In diesem Ambiente einer Baustelle tummelten sich wieder allerlei exotische Gestalten. Das hatten wir schon in Halberstadt bei Hinrich Horstkotte erlebt, Auch zwei Augenmännchen mit riesigen Pupillen wie bei Jakop Ahlbom in der Tischlerei der Deutschen Oper Berlin tänzelten über die Bühne. Die hätten aber, wie Opernfreund Herbert anmerkte, besser in den Olympia-Akt gehört. Schwarze Gugelmänner kündigten Unheil an. Warum man den Dapertutto grotesk ausgestopft hatte wie die Muse in Göteborg, erschloss sich mir nicht.

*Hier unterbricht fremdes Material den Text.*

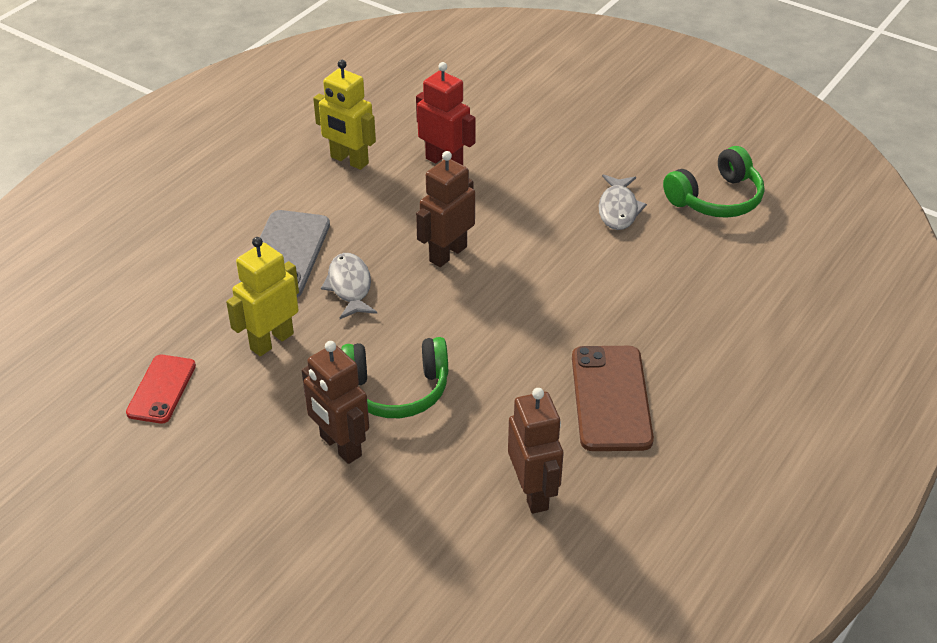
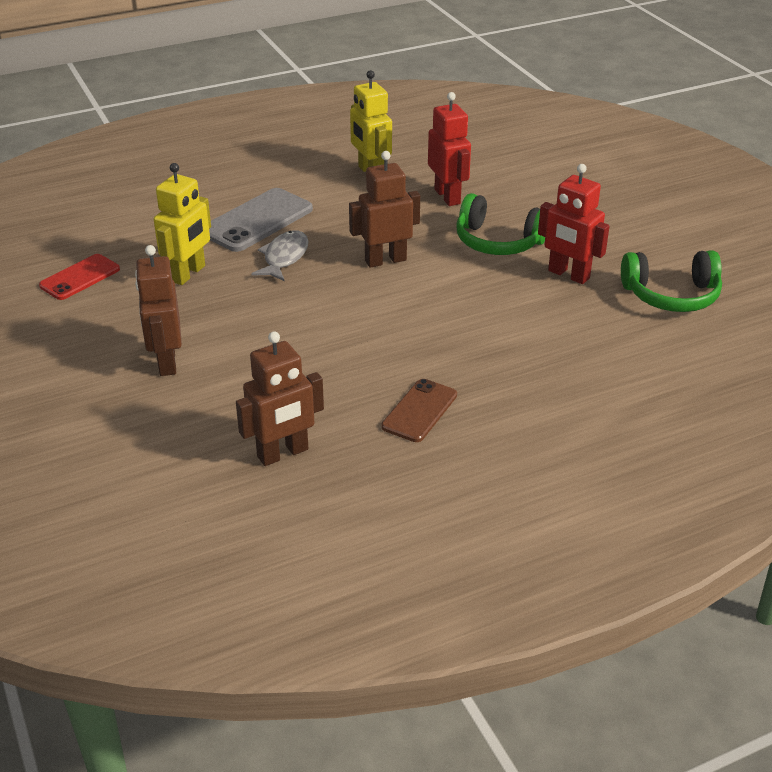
camera: 30 degrees right, 5 degrees down
(271, 341) = (188, 274): yellow robot -> yellow robot turned 135 degrees clockwise
(396, 389) = (248, 339): green headphones -> green headphones (498, 241)
(533, 493) = (283, 453): brown robot -> brown robot turned 45 degrees clockwise
(611, 398) = (419, 411): brown phone -> brown phone, size x0.63
(618, 209) = (568, 275): grey fish -> red robot

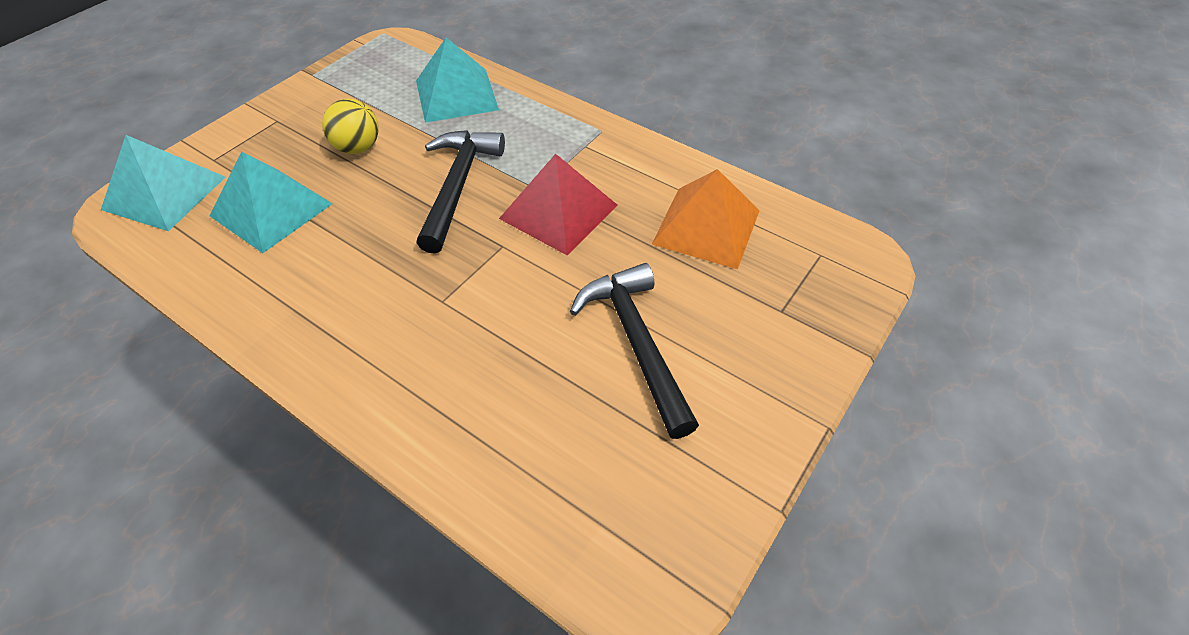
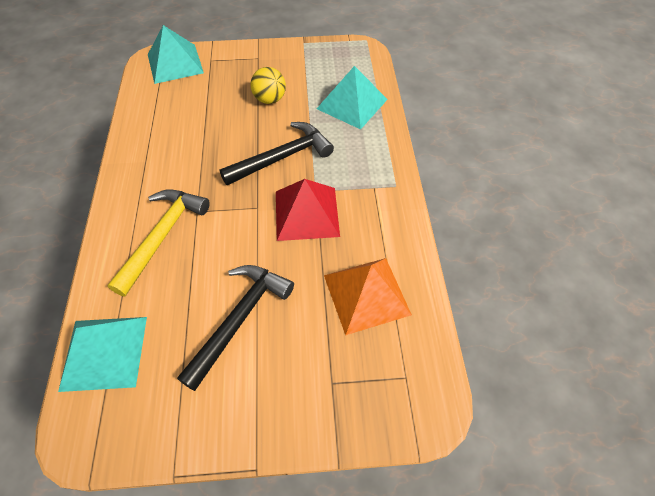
camera: 50 degrees right, 5 degrees up
(271, 209) = (198, 104): turquoise pyramid -> turquoise pyramid (104, 352)
(441, 354) = (162, 236): none -> yellow hammer

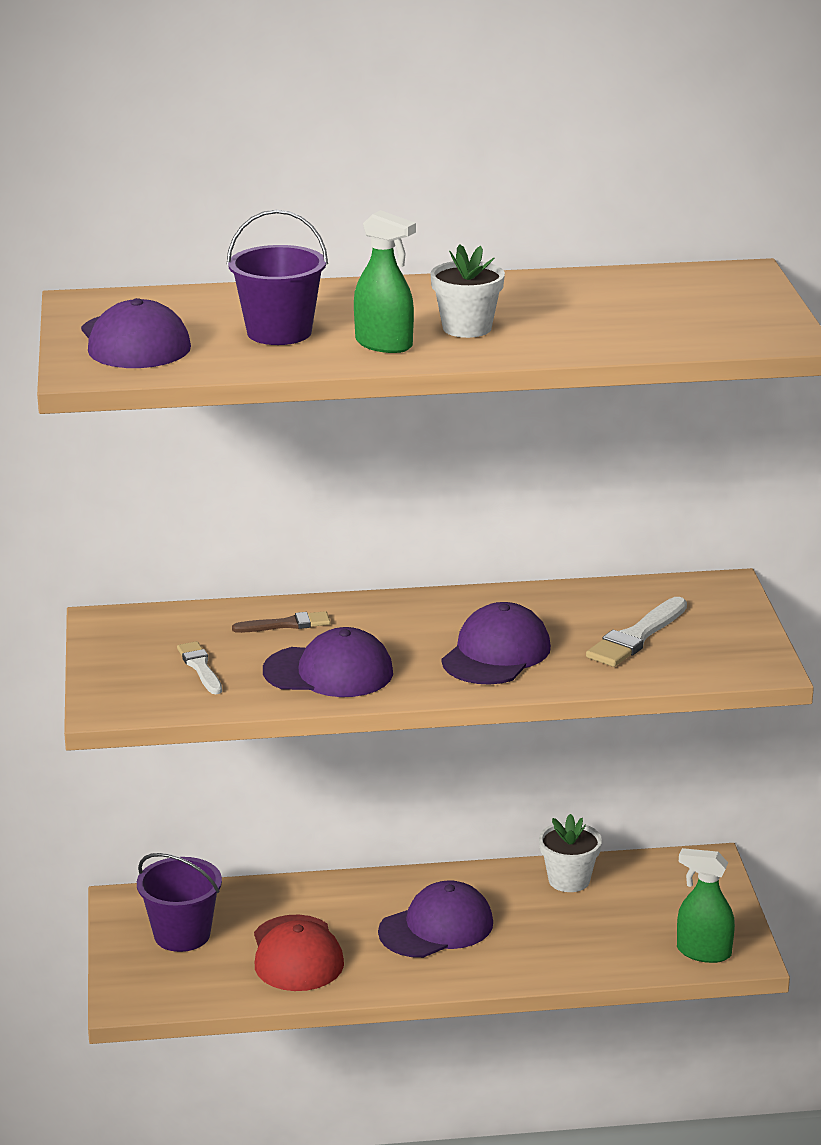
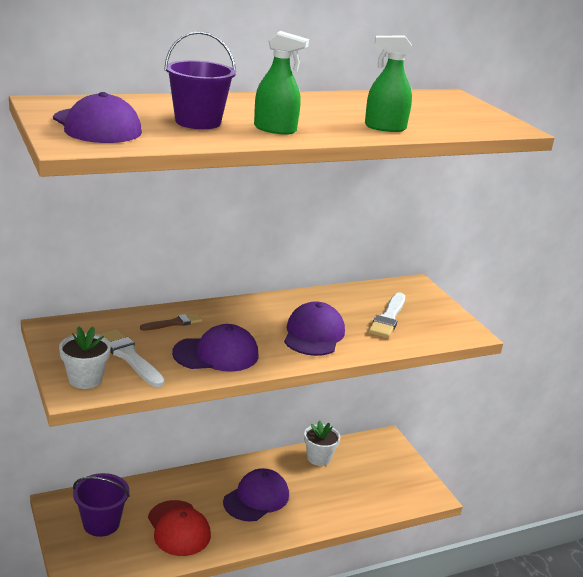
camera: 20 degrees left, 0 degrees up
(200, 667) = (129, 357): white brush -> white brush, size x1.57
(467, 328) = (320, 120): white flower pot -> white flower pot (85, 379)
(703, 952) = (411, 496): green spray bottle -> green spray bottle (385, 127)

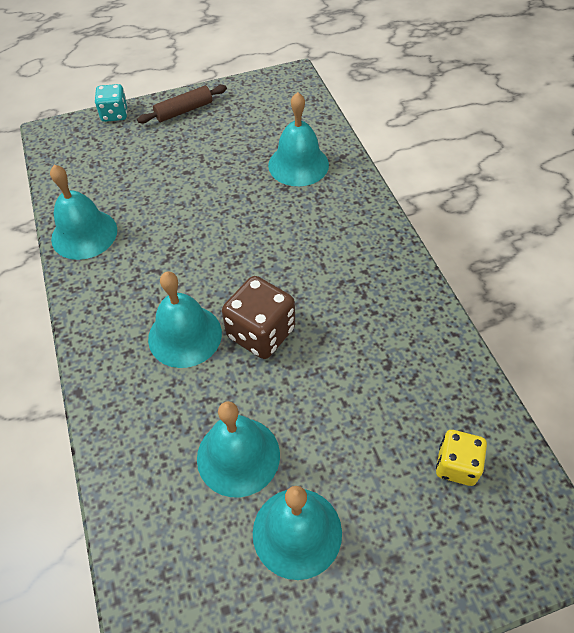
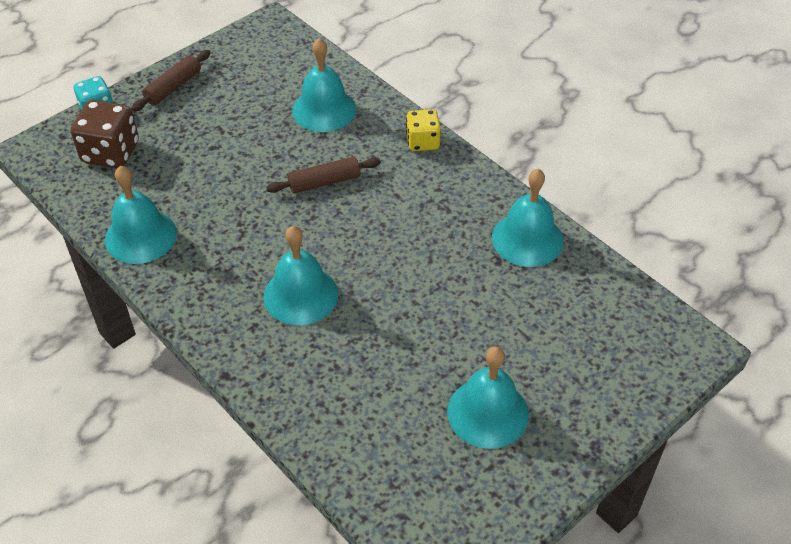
camera: 25 degrees left, 5 degrees down
(238, 456) = (406, 374): turquoise bell -> turquoise bell (527, 239)
(261, 333) = (371, 270): brown dice -> brown dice (110, 152)
(263, 232) = (324, 182): none -> brown rolling pin
(456, 465) = (591, 318): yellow dice -> yellow dice (422, 142)

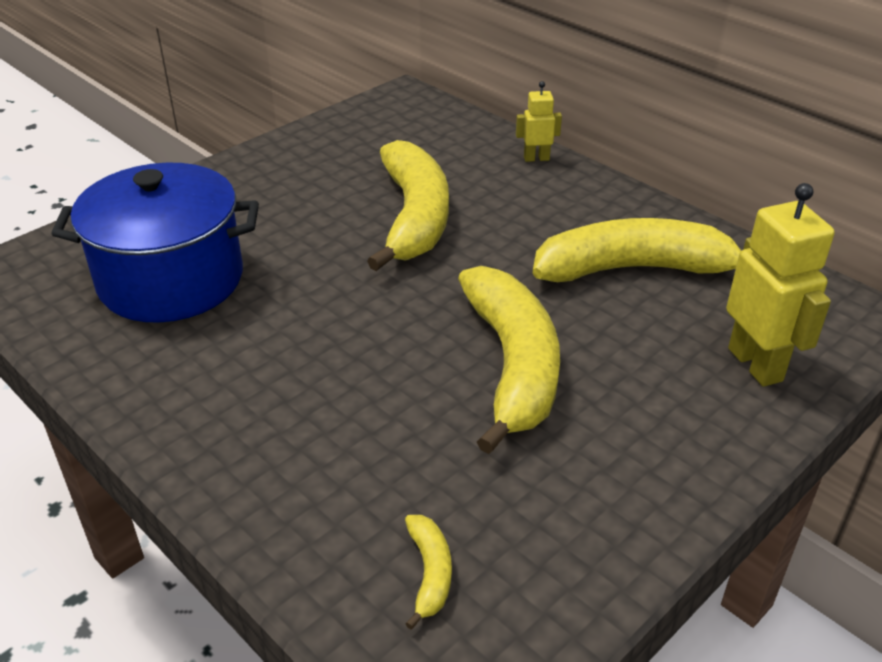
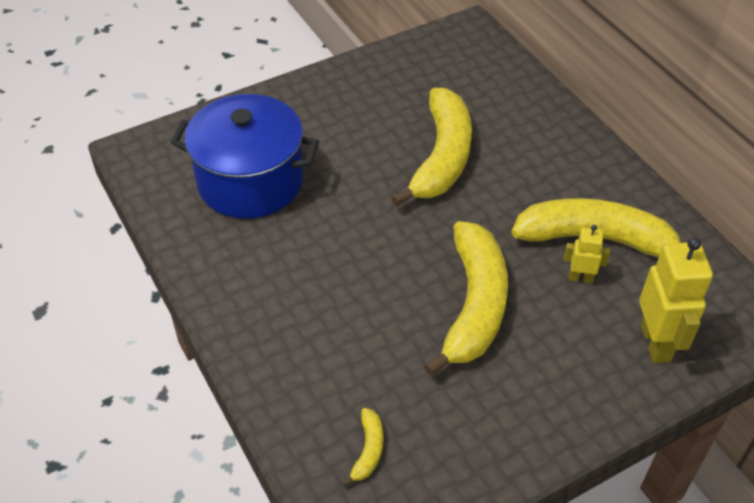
camera: 15 degrees right, 10 degrees up
(536, 158) = (557, 115): yellow robot -> yellow robot (580, 278)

So jedenfalls stellt man sich einen venezianischen Hauptmann nicht vor. Aber er trug noch seine Teufelshörnchen zu seinem Anzug mit Krawatte. Was dann folgte, sollte Schule machen: Dapertutto sang eine der beiden Originalarien aus der Komponistenfeder des Jacques Offenbach, und zwar die melodiösere Variante. Vielleicht folgen nun weitere Opernhäuser dem Salzburger Beispiel, und die von fremder Hand des Andreas Bloch implantierte Spiegelarie gerät allmählich in Vergessenheit. Hier eine Aufnahme des Originals mit Laurent Naouri. Diese korrekte erste Kompostition Jacques Offenbachs wurde in Salzburg gegeben. Offenbach hinterließ eine weitere Variante mit viel staccato, die aber noch seltener gesungen wird.


Giulietta wirkte überhaupt nicht kurtisanenhaft. Sie trug einen knöchellangen seidenen Morgenmantel. Und plötzlich sah sie wieder aus wie die Olympia, als sie den abgeworfen hatte. Dann erfreute uns Giulietta mit einem erweiterten Loblied auf die Freuden der Liebe – mitsamt den raffiniertesten Koloraturen, welche die Opernwelt zu bieten hat. Ein Ohrenschmaus, wie man ihn nur ganz selten zu hören bekommt. Klar, meistens wird die Giulietta separat von einer dramatischen Sopranistin gesungen, und die kann nicht immer Koloratur. Große Applaus für Kathryn Lewek.


Giulietta und Hoffmann landeten im Doppelbett, aber ohne irgendwelche Unzüchtigkeiten. Dann massakrierte Hoffmann den Schlemihl ziemlich unspektakulär mit einem römischen Kurzschwert, das er sich vermutlich von einem der römischen Komparsen ausgeliehen hatte. Dieser Akt zog sich nun etwas zäh mit allerlei Längen hin. Hoffmann filmte sich und Giulietta mit seinem Handy. Endlich endete der Akt, und Hoffmann war wieder einmal erledigt.


Wieder bei Lutter richtete die treue Muse ihren Hoffmann auf, und der elegische à cappella-Männerchor erklang. Stella erschien im kleinen Schwarzen und kümmerte sich null um ihren Freier Lindorf, dessen rote Blumen wie in Linz auf dem Boden landeten.


Bewegend erklang die melancholische Weise von der Asche seines Herzens, und ein indifferentes Ende fand statt. Hoffmann saß an einem Klapptisch, und so allmählich setzten sich die Muse und Stella zu ihm zu einem unflotten Dreier. Was die Drei aber miteinander vorhatten wurde nicht angedeutet. Unspektakulär legten die Muse und Giulietta ihe Hände auf Hoffmanns Schultern, und die Oper war aus.


Begeisterter Applaus und Bravo-Rufe belohnten das Ensemble, auch das Orchester wurde gewürdigt. Sechs Minuten Dernierenapplaus wurden gespendet.